Publié le par la freniere


Il y a des hommes sur la terre qui se demandent où aller.

Il y a toujours des enfants qui rient, des enfants qui pleurent,

des femmes qui ont faim, des hommes qui ont soif.

Il y a des hommes qui crèvent la baudruche des rêves.

Il y a des marionnettes qui ne tiennent qu’à un fil,

des répondeurs pour les appels solitaires,

des caravanes perdues qui cherchent le désert.

Il y a des voyageurs qui ne partent jamais,

des banquiers prédateurs qui volent à notre secours

des laissés pour compte sans un dernier recours.

Il y a toujours des morts à l’appel du drapeau,

des hommes innocents derrière les barreaux,

des milliards d'otages sous les courbettes du fric,

des hommes déracinés sur la carte du monde.

Il y a des vraies larmes sous le masque d’un voile,

des blessures cachées derrière les apparences,

des doigts trop courts pour la grande main du pain.
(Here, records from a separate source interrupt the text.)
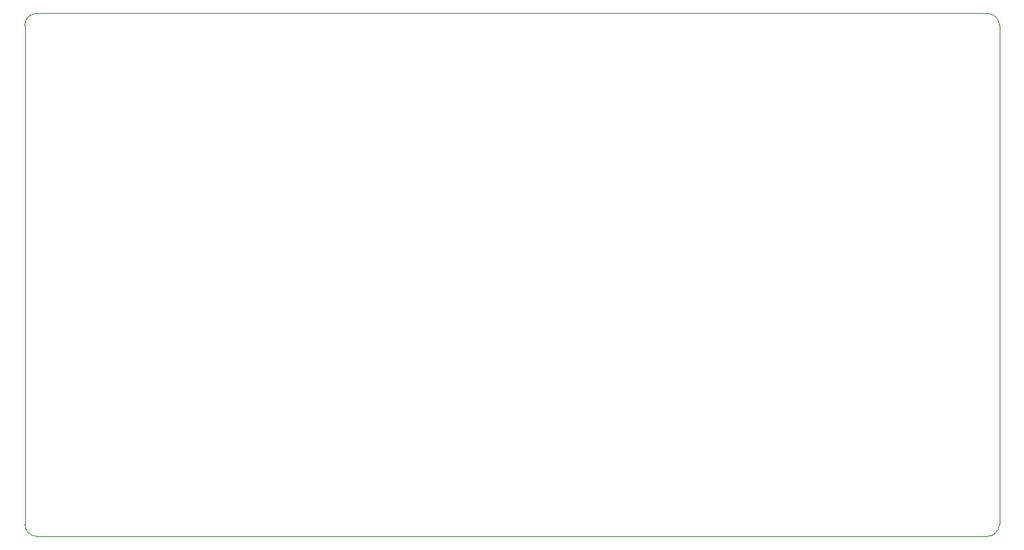
<source format=gbr>
%TF.GenerationSoftware,KiCad,Pcbnew,(6.0.9)*%
%TF.CreationDate,2023-01-27T11:08:56+01:00*%
%TF.ProjectId,picoflasher,7069636f-666c-4617-9368-65722e6b6963,rev?*%
%TF.SameCoordinates,Original*%
%TF.FileFunction,Profile,NP*%
%FSLAX46Y46*%
G04 Gerber Fmt 4.6, Leading zero omitted, Abs format (unit mm)*
G04 Created by KiCad (PCBNEW (6.0.9)) date 2023-01-27 11:08:56*
%MOMM*%
%LPD*%
G01*
G04 APERTURE LIST*
%TA.AperFunction,Profile*%
%ADD10C,0.100000*%
%TD*%
G04 APERTURE END LIST*
D10*
X115570000Y-36830000D02*
X115570000Y-88900000D01*
X115570000Y-36830000D02*
G75*
G03*
X114300000Y-35560000I-1270000J0D01*
G01*
X13970000Y-88900000D02*
G75*
G03*
X15240000Y-90170000I1270000J0D01*
G01*
X114300000Y-90170000D02*
X15240000Y-90170000D01*
X13970000Y-88900000D02*
X13970000Y-36830000D01*
X114300000Y-90170000D02*
G75*
G03*
X115570000Y-88900000I0J1270000D01*
G01*
X15240000Y-35560000D02*
G75*
G03*
X13970000Y-36830000I0J-1270000D01*
G01*
X15240000Y-35560000D02*
X114300000Y-35560000D01*
M02*

</source>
Il y a des emmurés dans leurs propres ténèbres,

des rêves d’aventure que le salaire étouffe.

Il y a des hommes sur la terre en quête d’une source

qui ne soit pas un Dieu, un pays, un veau d’or.

Il y a des hommes sur la terre qui se demandent quoi semer.

Il y a des hommes aussi qui ne demandent qu’à s’aimer.